Sunday, 27 September 2015

Welsh quilting and Welsh quilts - a brief history!

People often ask me how I got interested in quilting, and one of the earliest things that inspired me was a book on Welsh quilting. I thought that the simple style and intricate quilting of the old Welsh quilts was beautiful, and a hobby was born! I've visited lots of places that show Welsh quilts and researched some of the history, so this is a potted guide just to share a bit of the information I've gathered.

Quilting has definitely been part of the Welsh culture since the late 18th century - although it is likely to be an older art in the country, there is very little evidence surviving of Welsh quilts before this time. It is a little after this that there became a recognisable Welsh style of quilt-making, in their wholecloth quilts and woollen quilts in particular.

Initially, due to the cost of fabrics for quilting, quilts were roughly made from home-spun woollen blankets. In the middle of the 19th century less expensive printed fabrics began to become available to the masses and quilting production really took off - many of the best examples being made from Welsh flannel.

It is the Welsh flannel quilts in their bold colours and geometric shapes that give rise to the comparison between Welsh quilting and the more well known Amish style of quilting, and as there was a great deal of Welsh immigrants to America at this time, particularly to Pennsylvania, it seems impossible to deny a link between the two. The design influence also passed back to Wales, with American block designs appearing in Welsh quilts from this time as Welsh families travelled to and from America. The wallhanging below is one I made, inspired by Welsh patchwork techniques, hand quilted with traditional motifs such as spirals and the Welsh pear, or paisley design.

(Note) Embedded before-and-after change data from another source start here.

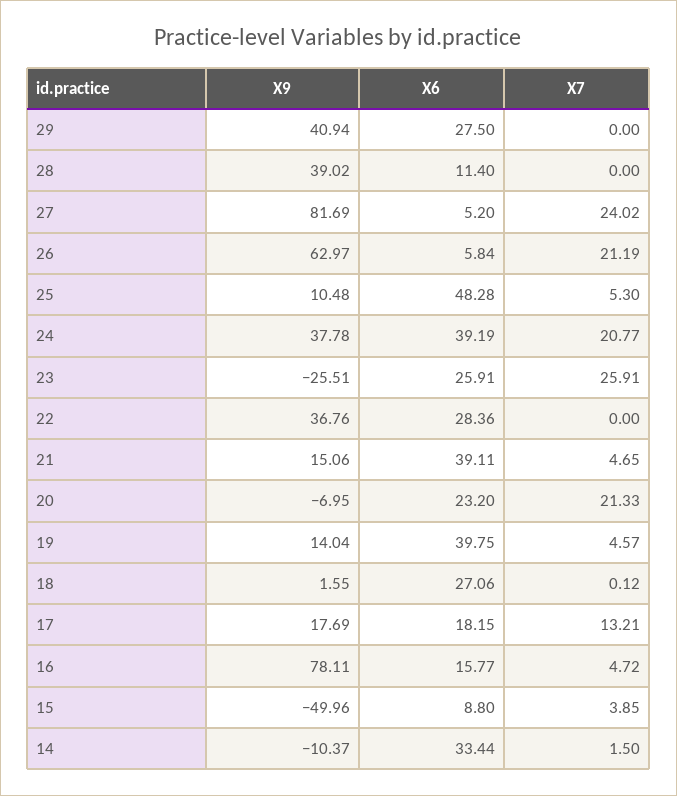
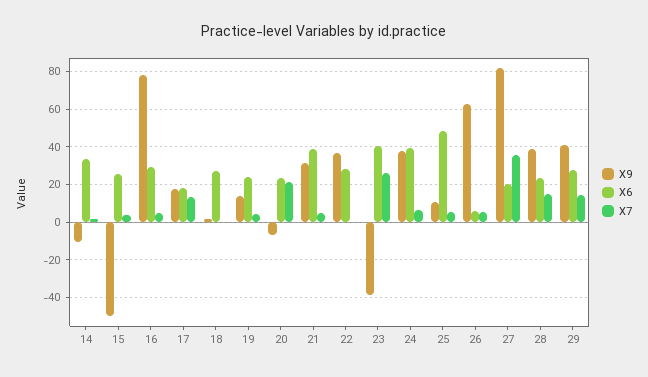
  {
    "X9": {
      "29": 40.94,
      "28": 39.02,
      "27": 81.69,
      "26": 62.97,
      "25": 10.48,
      "24": 37.78,
-     "23": -25.51,
+     "23": -40,
      "22": 36.76,
-     "21": 15.06,
+     "21": 30,
      "20": -6.95,
      "19": 14.04,
      "18": 1.55,
      "17": 17.69,
      "16": 78.11,
      "15": -49.96,
      "14": -10.37
    },
    "X6": {
      "29": 27.5,
-     "28": 11.4,
+     "28": 25,
-     "27": 5.2,
+     "27": 20,
      "26": 5.84,
      "25": 48.28,
      "24": 39.19,
-     "23": 25.91,
+     "23": 40,
      "22": 28.36,
      "21": 39.11,
      "20": 23.2,
-     "19": 39.75,
+     "19": 25,
      "18": 27.06,
      "17": 18.15,
-     "16": 15.77,
+     "16": 30,
-     "15": 8.8,
+     "15": 25,
      "14": 33.44
    },
    "X7": {
-     "29": 0,
+     "29": 15,
-     "28": 0,
+     "28": 15,
-     "27": 24.02,
+     "27": 35,
-     "26": 21.19,
+     "26": 5,
      "25": 5.3,
-     "24": 20.77,
+     "24": 5,
      "23": 25.91,
      "22": 0,
      "21": 4.65,
      "20": 21.33,
      "19": 4.57,
      "18": 0.12,
      "17": 13.21,
      "16": 4.72,
      "15": 3.85,
      "14": 1.5
    }
  }

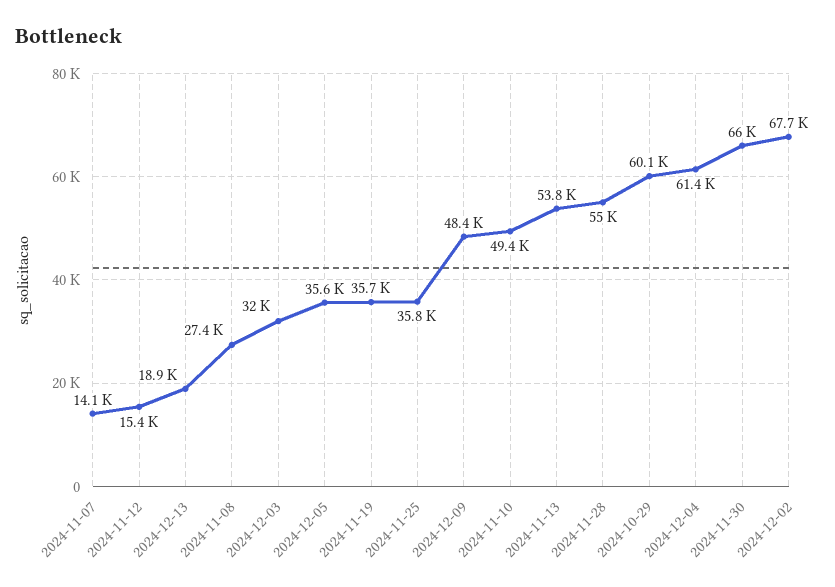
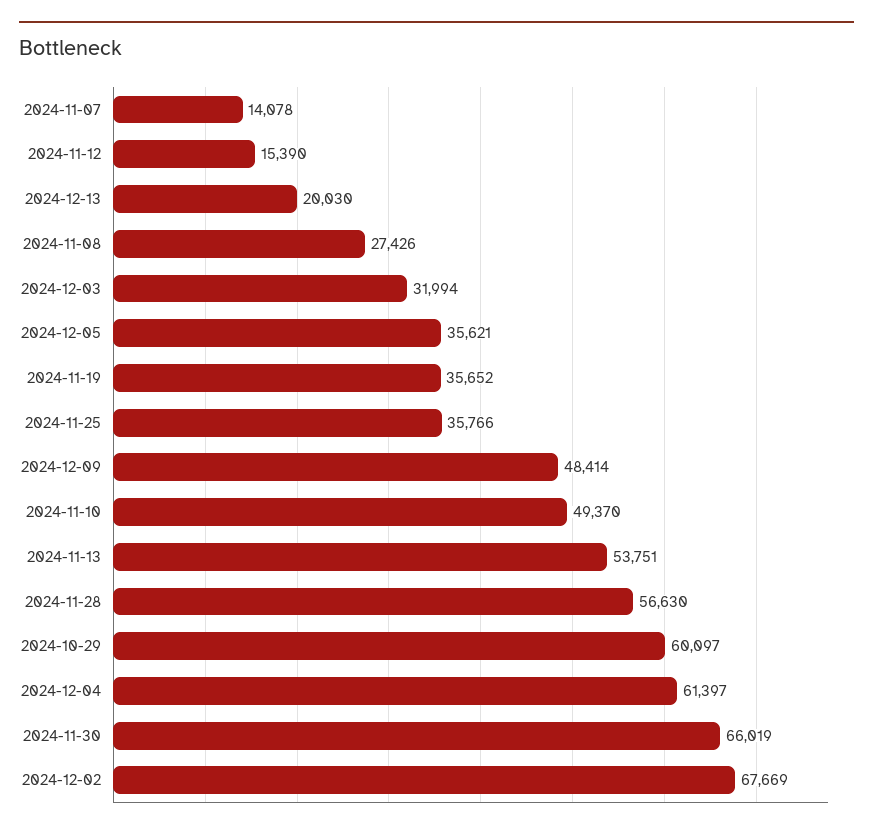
  {
    "2024-11-07": 14078,
    "2024-11-12": 15390,
-   "2024-12-13": 18900,
+   "2024-12-13": 20030,
    "2024-11-08": 27426,
    "2024-12-03": 31994,
    "2024-12-05": 35621,
    "2024-11-19": 35652,
    "2024-11-25": 35766,
    "2024-12-09": 48414,
    "2024-11-10": 49370,
    "2024-11-13": 53751,
-   "2024-11-28": 55000,
+   "2024-11-28": 56630,
    "2024-10-29": 60097,
    "2024-12-04": 61397,
    "2024-11-30": 66019,
    "2024-12-02": 67669
  }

Quiltmaking in Wales however was not a hobby, it was a profession. Making quilts was one of the few ways a woman could earn a respectable living , and as there were many miners' widows around it meant that a woman could support herself and her family. Quilts were made to order by the local seamstress, many housewives in the area would get new fabric and wadding each year and have a new set of bedding made up for the winter - although there was usually a 'special' quilt in the household reserved for important guests.

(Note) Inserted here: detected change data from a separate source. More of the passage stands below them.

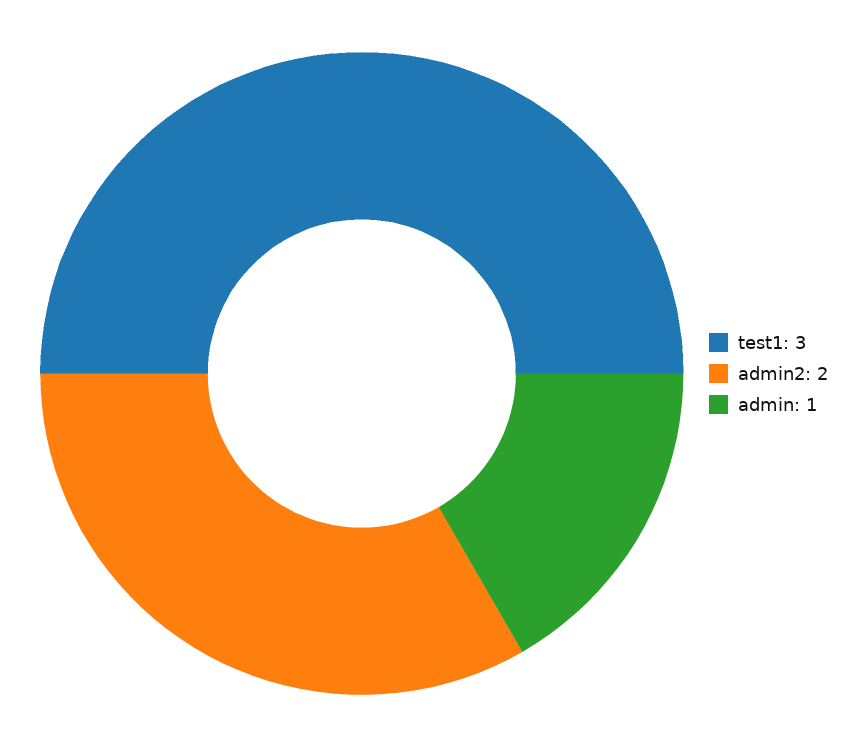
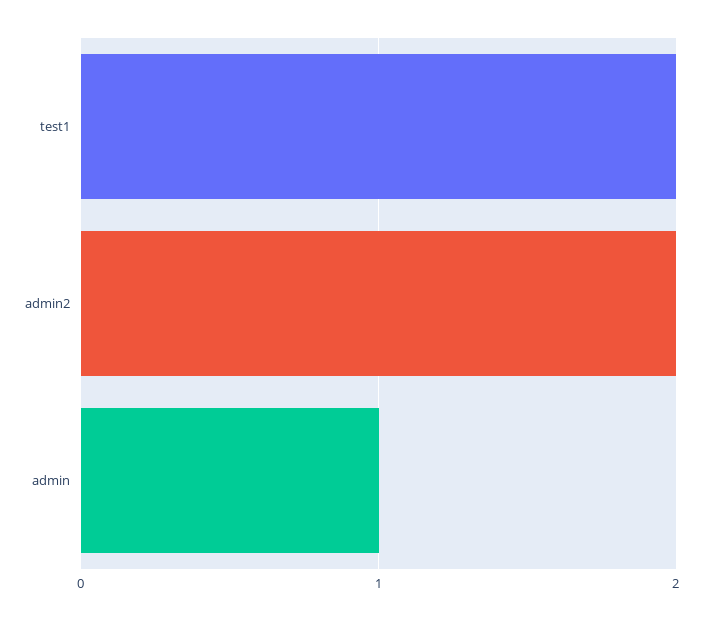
  {
-   "test1": 3,
+   "test1": 2,
    "admin2": 2,
    "admin": 1
  }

Quilting in Wales remained an important industry until the early 20th century, when mass produced items started to take over. There was a resurgence between the two world wars when the Rural Industries Bureau established a programme to encourage craft industries in areas affected by economic depression. The quilts made during this time were mainly high quality quilts to sell as luxury items in wealthier areas. Sadly though, fabric production ceased during World War II, and after the war there was neither the necessity or the skills remaining to carry on the craft in any major fashion.

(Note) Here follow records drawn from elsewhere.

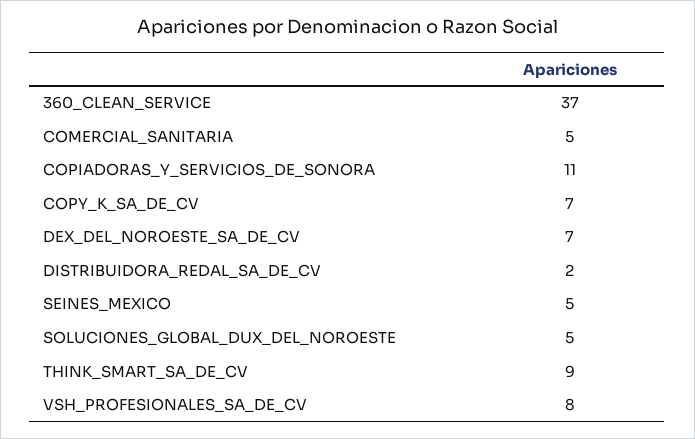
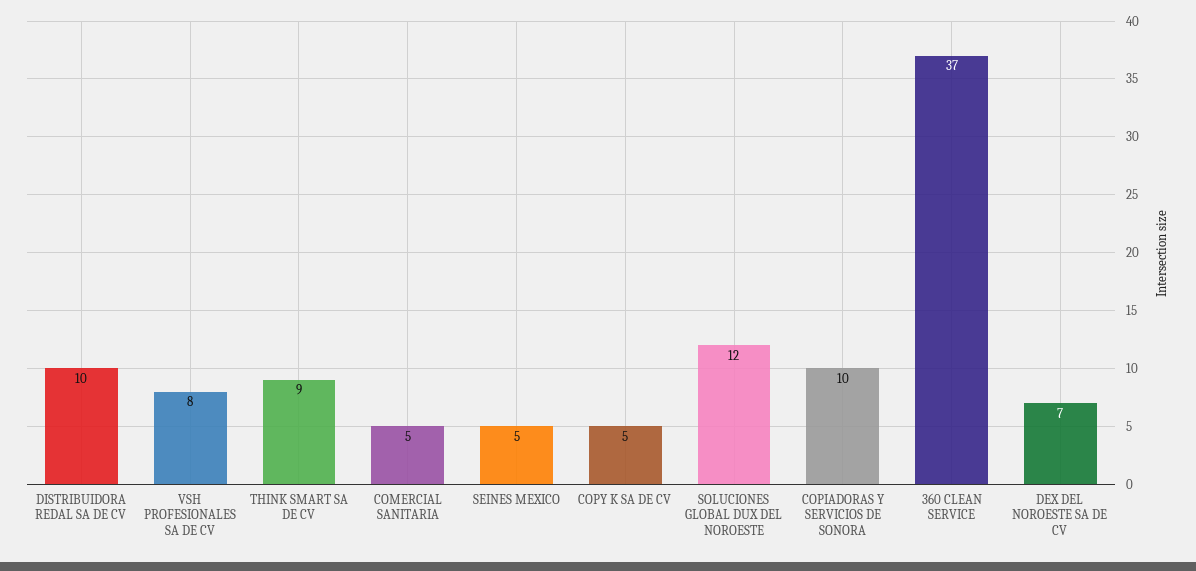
  {
    "360_CLEAN_SERVICE": 37,
    "COMERCIAL_SANITARIA": 5,
-   "COPIADORAS_Y_SERVICIOS_DE_SONORA": 11,
+   "COPIADORAS_Y_SERVICIOS_DE_SONORA": 10,
-   "COPY_K_SA_DE_CV": 7,
+   "COPY_K_SA_DE_CV": 5,
    "DEX_DEL_NOROESTE_SA_DE_CV": 7,
-   "DISTRIBUIDORA_REDAL_SA_DE_CV": 2,
+   "DISTRIBUIDORA_REDAL_SA_DE_CV": 10,
    "SEINES_MEXICO": 5,
-   "SOLUCIONES_GLOBAL_DUX_DEL_NOROESTE": 5,
+   "SOLUCIONES_GLOBAL_DUX_DEL_NOROESTE": 12,
    "THINK_SMART_SA_DE_CV": 9,
    "VSH_PROFESIONALES_SA_DE_CV": 8
  }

Quilting in the Welsh style has therefore all but died out in in our country. There are however many enthusiasts (myself included!) who wish to keep the tradition going and not lose the many quilts that have been found and restored from the "golden age" of Welsh quilting - some great places to visit to see some of these works of art are:

The Welsh Quilt Centre, Lampeter - Includes quilt exhibitions, courses and gallery shop, well worth a visit!
The Museum of Welsh Life, St Fagans - Includes a large historical textile collection, with patchwork quilts on the beds in the re-erected houses plus more available to view by appointment.
The Quilt Association - Membership organisation based in the Minerva centre in Llanidloes, with a great annual exhibition of contemporary and antique quilts.

1 comment:

  1. Thank you for this post - it has been interesting to read.